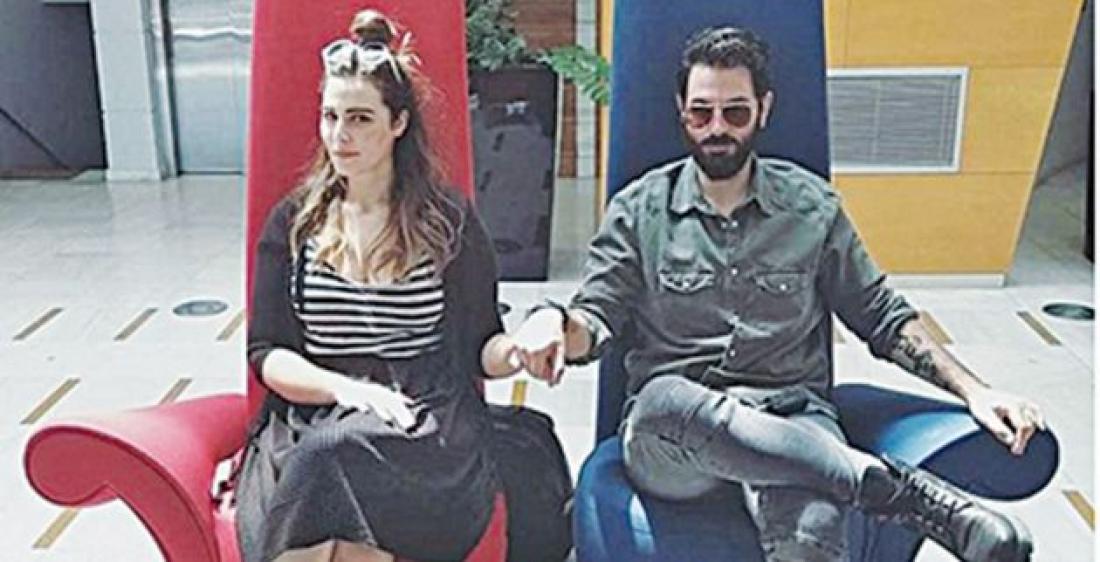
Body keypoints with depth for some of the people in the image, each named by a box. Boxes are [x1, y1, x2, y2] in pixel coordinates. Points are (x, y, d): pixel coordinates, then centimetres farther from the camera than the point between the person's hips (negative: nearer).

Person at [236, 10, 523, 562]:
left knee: (337, 450, -34)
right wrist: (346, 389, -13)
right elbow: (266, 354, 6)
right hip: (308, 420, 1)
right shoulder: (293, 222, 11)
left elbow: (478, 346, 9)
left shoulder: (449, 220, 7)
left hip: (427, 424, -1)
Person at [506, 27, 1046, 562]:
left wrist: (974, 390, 2)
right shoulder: (638, 210, 7)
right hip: (670, 434, 2)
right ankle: (901, 490, -31)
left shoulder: (813, 207, 10)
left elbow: (883, 316, 15)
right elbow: (597, 317, 4)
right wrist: (556, 321, -21)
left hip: (791, 420, -2)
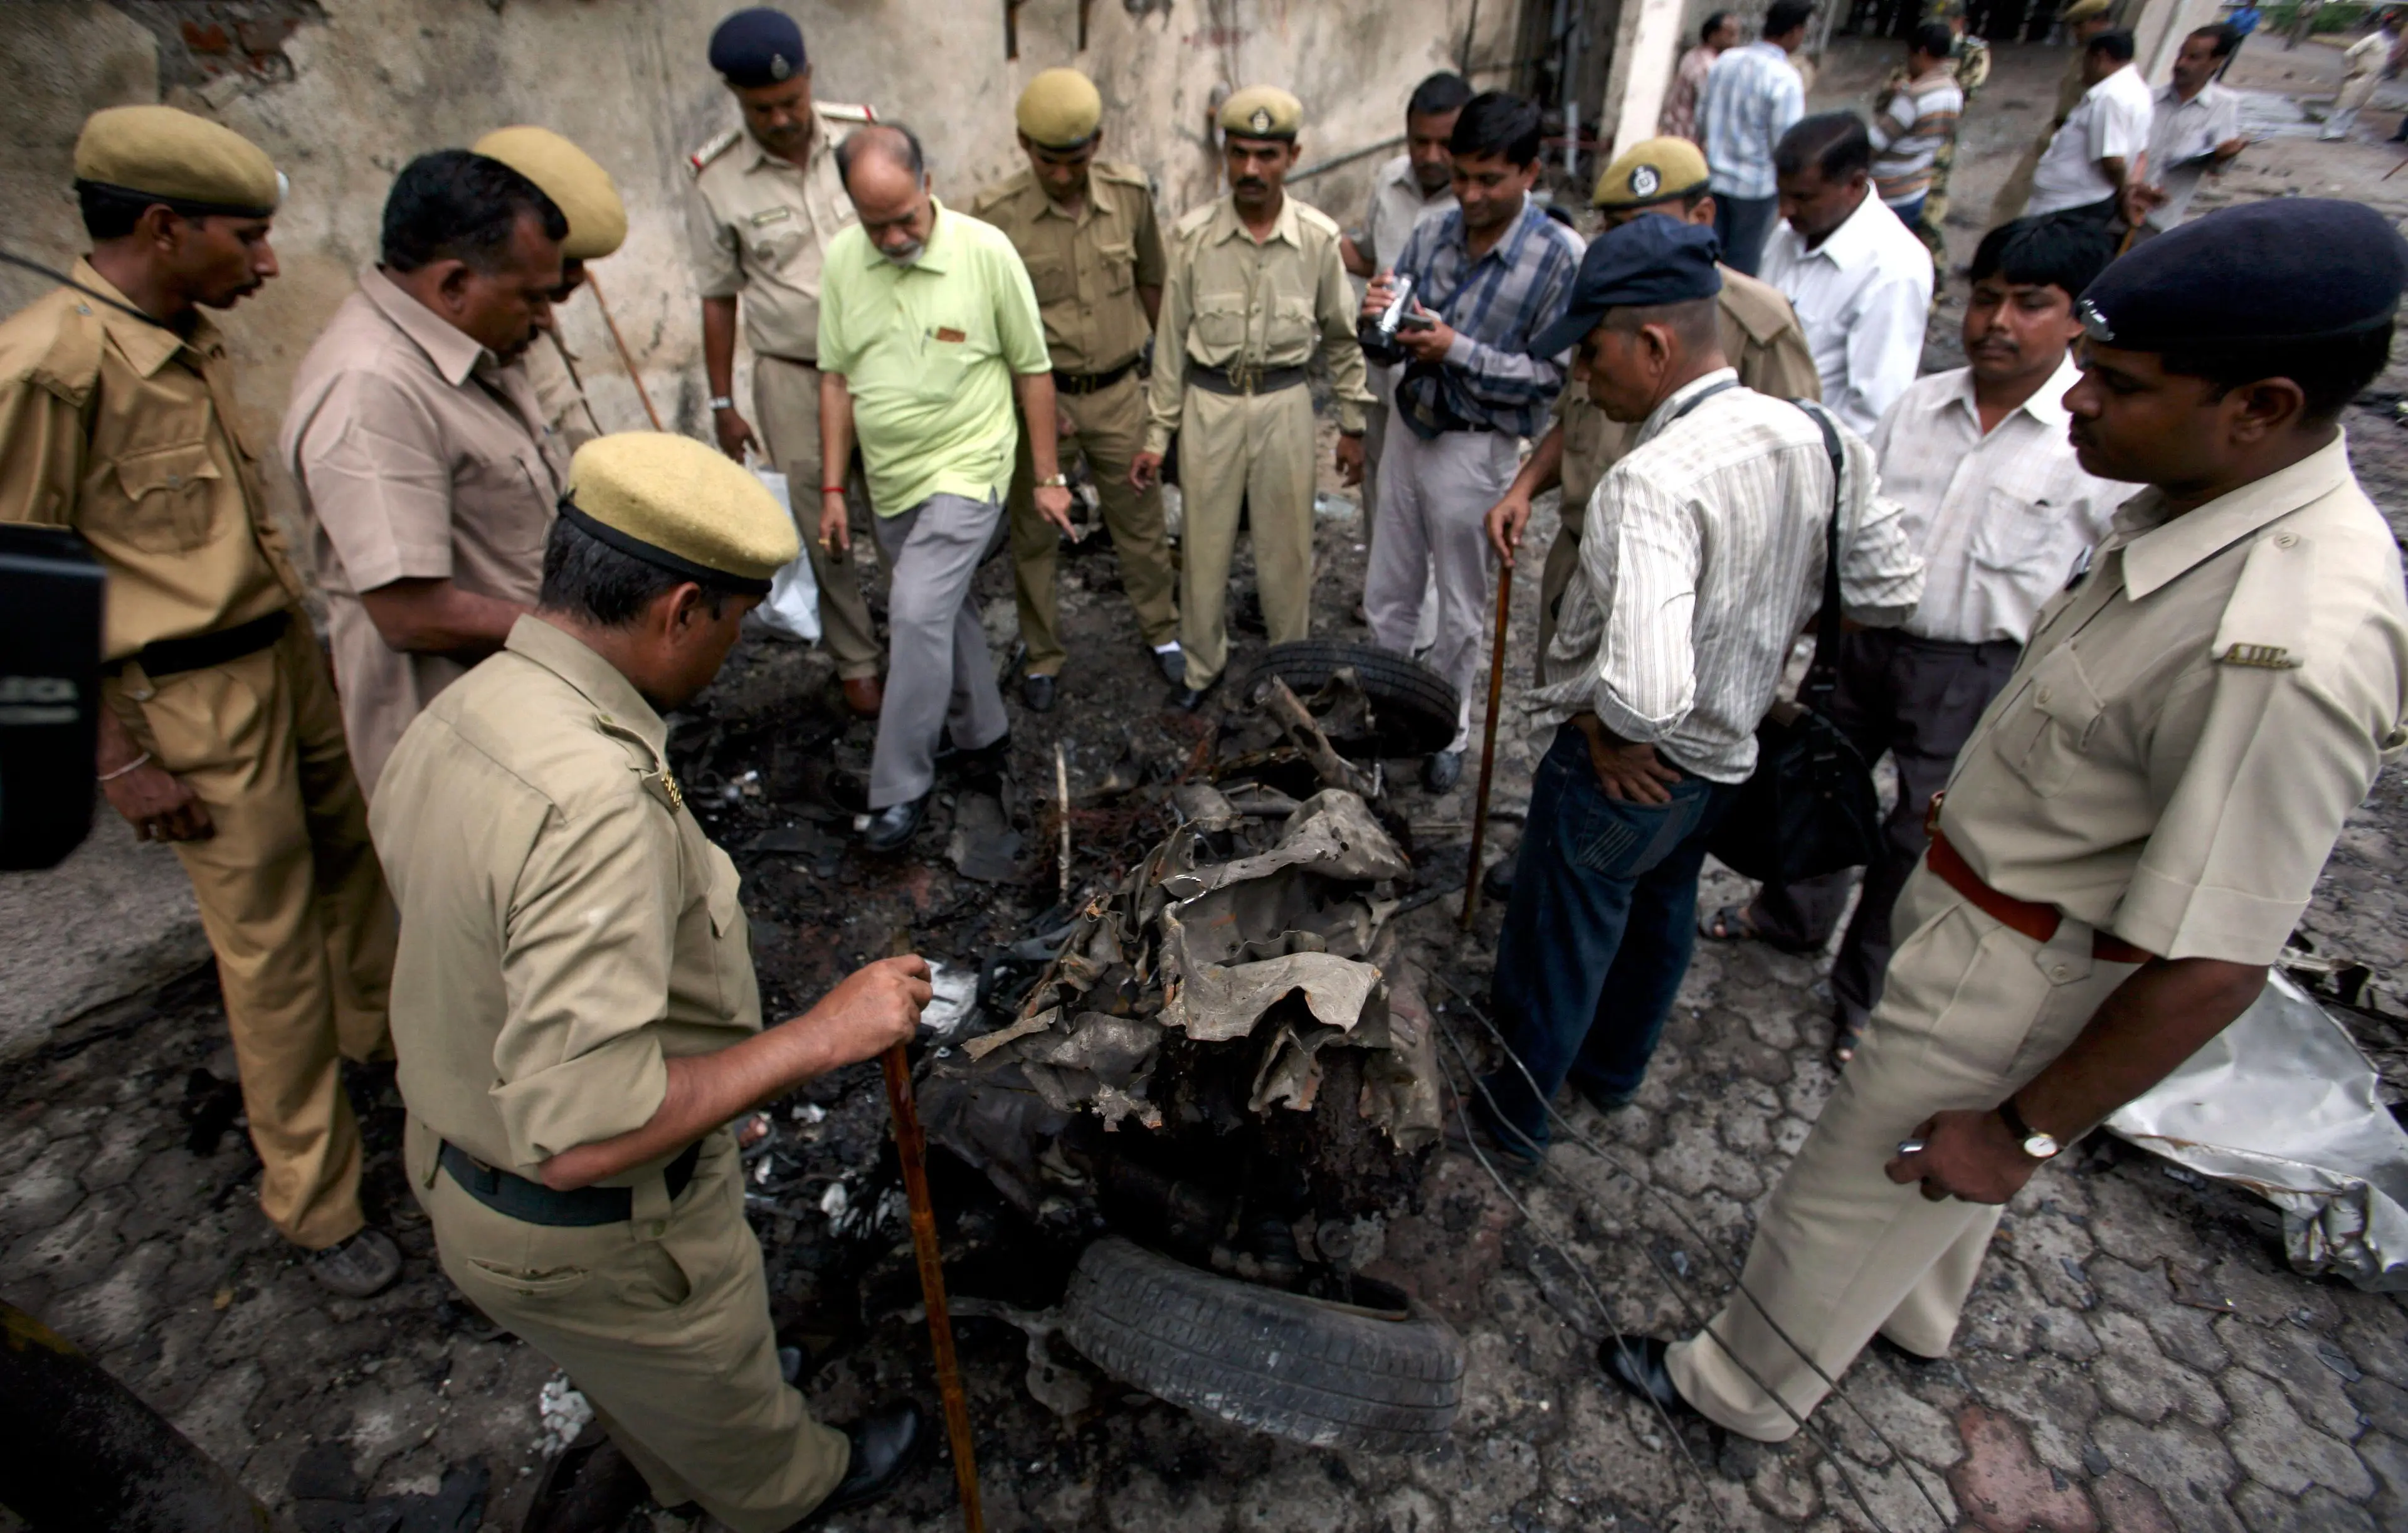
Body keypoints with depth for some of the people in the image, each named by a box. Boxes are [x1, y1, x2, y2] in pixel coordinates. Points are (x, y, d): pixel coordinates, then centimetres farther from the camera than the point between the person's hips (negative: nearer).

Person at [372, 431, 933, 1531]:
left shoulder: (460, 710, -9)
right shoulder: (596, 804, -40)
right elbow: (582, 1136, -40)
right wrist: (820, 1037, -34)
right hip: (597, 1236, -8)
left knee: (640, 1387, 38)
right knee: (723, 1398, 26)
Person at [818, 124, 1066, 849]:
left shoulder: (985, 250, -11)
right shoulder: (843, 260, 0)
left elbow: (1032, 369, -4)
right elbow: (837, 377, 7)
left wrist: (1047, 477, -2)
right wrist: (833, 487, 6)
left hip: (965, 471, -5)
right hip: (889, 482, 5)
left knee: (919, 615, -15)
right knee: (944, 612, 16)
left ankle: (901, 789, -3)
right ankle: (982, 732, 38)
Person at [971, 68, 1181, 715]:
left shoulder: (1130, 193, -4)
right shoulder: (996, 213, -12)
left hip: (1119, 393, 2)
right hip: (1037, 395, -1)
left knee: (1140, 520, 13)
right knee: (1034, 533, 8)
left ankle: (1161, 631, 33)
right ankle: (1042, 657, 25)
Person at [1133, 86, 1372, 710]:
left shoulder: (1318, 238, -6)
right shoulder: (1193, 235, -6)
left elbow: (1342, 337, 5)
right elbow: (1172, 341, 0)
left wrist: (1352, 426, 7)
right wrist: (1157, 435, 0)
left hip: (1284, 403, 0)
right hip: (1209, 403, 0)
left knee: (1287, 545, 8)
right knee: (1204, 542, 8)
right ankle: (1203, 662, 28)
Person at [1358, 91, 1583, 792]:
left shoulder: (1560, 256, -15)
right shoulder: (1433, 234, 0)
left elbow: (1550, 374, -16)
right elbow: (1389, 342, 4)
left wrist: (1459, 350, -24)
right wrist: (1377, 319, -19)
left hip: (1477, 450, -5)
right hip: (1412, 430, 5)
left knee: (1460, 609, 10)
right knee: (1387, 592, 16)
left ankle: (1449, 729, 30)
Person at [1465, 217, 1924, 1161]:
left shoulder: (1651, 483, -33)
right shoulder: (1816, 437, -8)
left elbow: (1644, 691, -44)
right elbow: (1891, 587, 3)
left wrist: (1607, 730, -23)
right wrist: (1767, 619, 8)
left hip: (1628, 765, -8)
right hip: (1730, 750, 8)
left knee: (1557, 943, 14)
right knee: (1659, 912, 28)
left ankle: (1513, 1117, 38)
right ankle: (1614, 1071, 53)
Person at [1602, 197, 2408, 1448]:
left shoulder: (2288, 651, -35)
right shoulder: (2194, 501, -7)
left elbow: (2209, 967, -30)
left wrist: (2023, 1132, -19)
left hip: (2022, 978, -8)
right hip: (1979, 903, 8)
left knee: (1850, 1198, 15)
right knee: (1929, 1177, 33)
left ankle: (1743, 1388, 43)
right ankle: (1912, 1311, 62)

------------------------------------------------------------

▶ Work request
From the rows above, pull every line that contains the string "ankle" and list those lines. Treat uppercase and lowercase as different.

▶ Response to this task
right ankle: (901, 490, -31)
left ankle: (901, 789, -3)
right ankle: (982, 732, 38)
left ankle: (1161, 631, 33)
right ankle: (1042, 657, 25)
right ankle: (1203, 662, 28)
left ankle: (1449, 729, 30)
left ankle: (1513, 1117, 38)
right ankle: (1614, 1071, 53)
left ankle: (1743, 1388, 43)
right ankle: (1912, 1311, 62)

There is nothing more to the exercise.